On extremely high bite surfaces, the higher cornering speeds will literally try to rip the sidewall of the tire from the rim. There are a few tips to help reduce this effect, and increase the useful life of your tires. Before you run your rubber tires for the first time, apply a thin bead of Team Losi Tire Glue (LOSA7880) around where the rubber meets the rim. This will prevent the bead from pulling off the rim and affecting the handling of your car. For foam tires, you’ll want to true them down quite a bit to reduce the sidewall size and reduce the rotational mass. If you only plan on running sedans, you can’t go wrong with the Truecut-Light Tire Truer (INTC22338) as it comes with the right arbor pre-installed for you for the standard 12mm sedan hex. As a rule, for indoor racing, true your tires down to between 58–60mm’s for sedans or roughly 42–48mm for 1/12-scale cars.
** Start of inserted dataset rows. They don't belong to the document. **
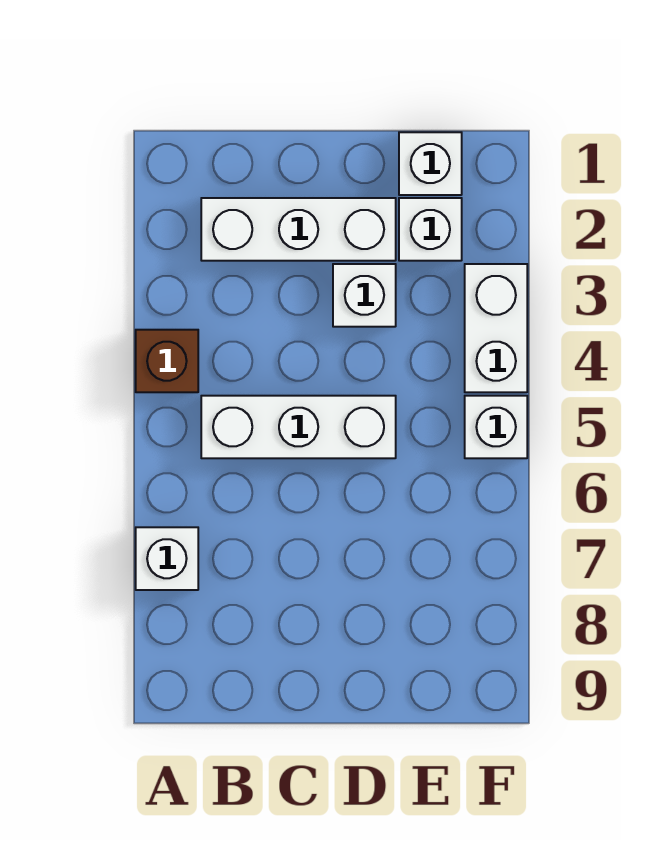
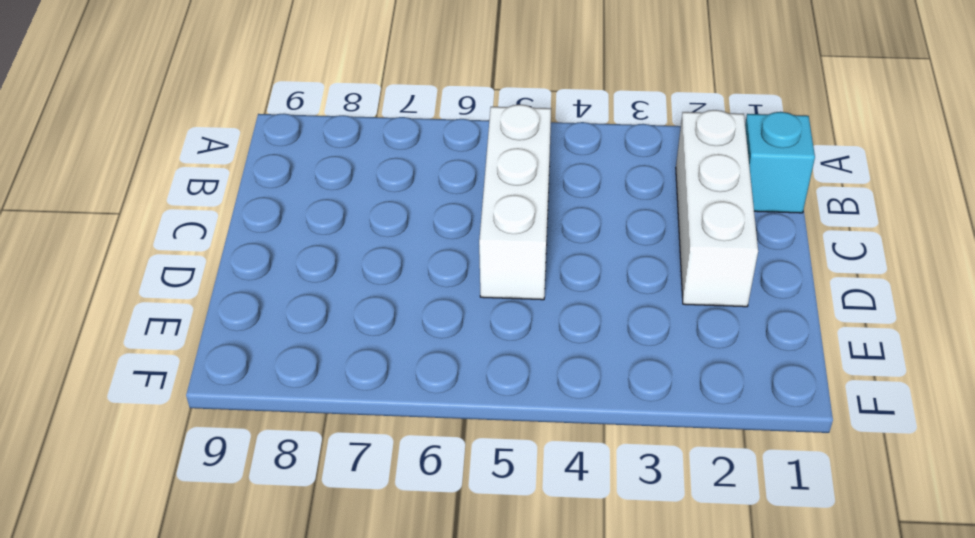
cyan 1x1 brick [745,112,815,213] -> none
none -> brown 1x1 brick [136,330,198,392]
none -> white 1x1 brick [136,527,198,590]

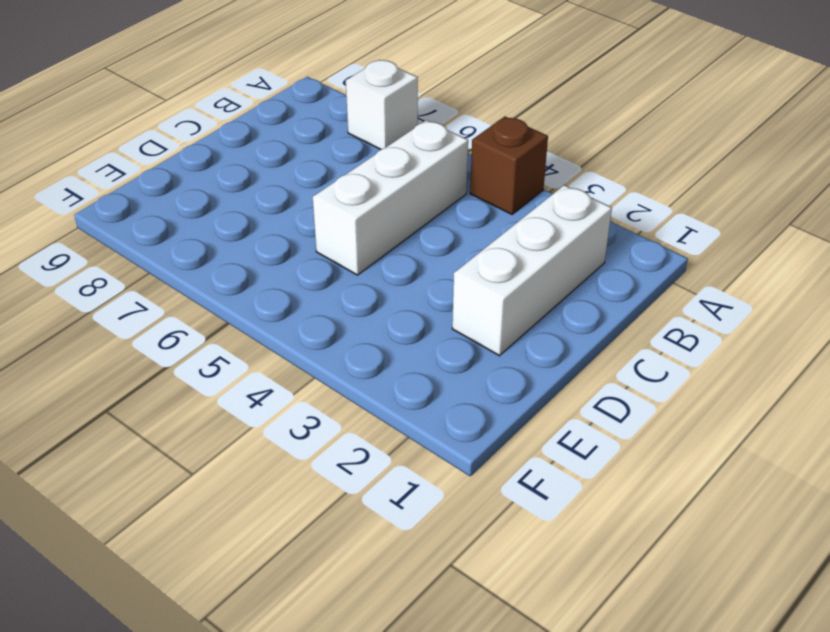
none -> white 1x1 brick [333,264,396,327]
none -> white 1x1 brick [399,132,462,195]

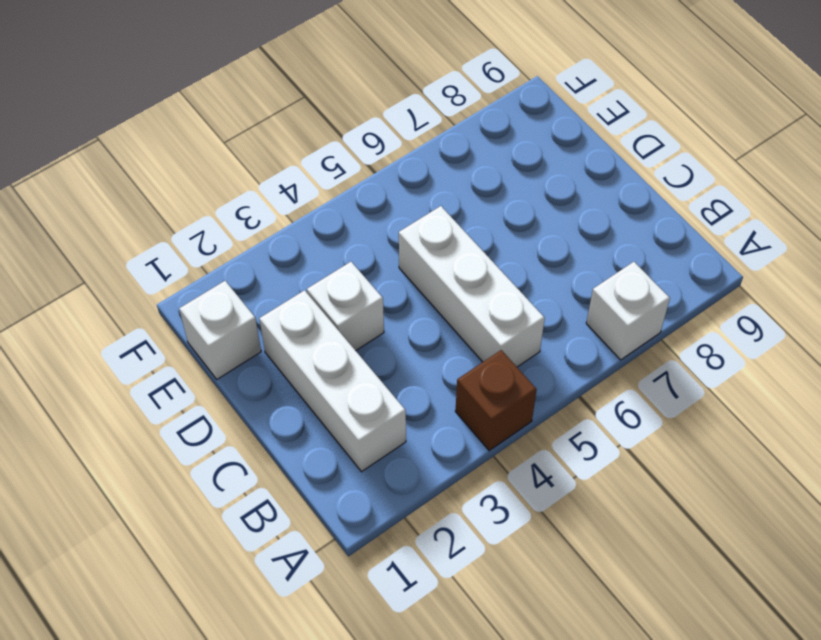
none -> white 1x1 brick [399,198,462,261]
none -> white 1x2 brick [465,264,527,392]

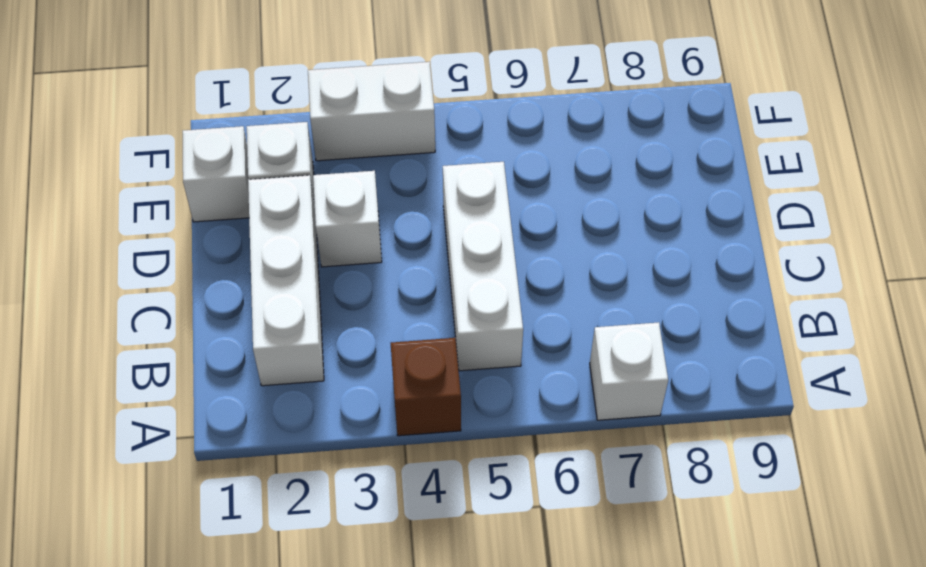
none -> white 1x1 brick [465,396,527,458]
Before I true my tires down, I like to apply a thin bead of Team Losi Tire Glue around the tire where the foam is bonded to the rim. This guarantees that the sidewall shouldn’t deflect when the foam is being cut or when the tire actually hits the track. This will also help prevent the tires from chunking in the event of a crash.
Anytime you build a new car, you have a completely clean slate. A new kit doesn’t have a history of handling issues, parts falling off, leaky shocks or other issues. Most, if not all of these problems can be avoided altogether by taking your time when initially building your kit. Building a new car or truck isn’t rocket science, but many people are surprised at the levels of intricacy involved with a “toy car.” Most, if not all, hobbyists are capable of building their own kit if they take their time, read the manuals, and have the proper tools. Just remember that building a kit is only one step in the long life of a car, buggy or truck.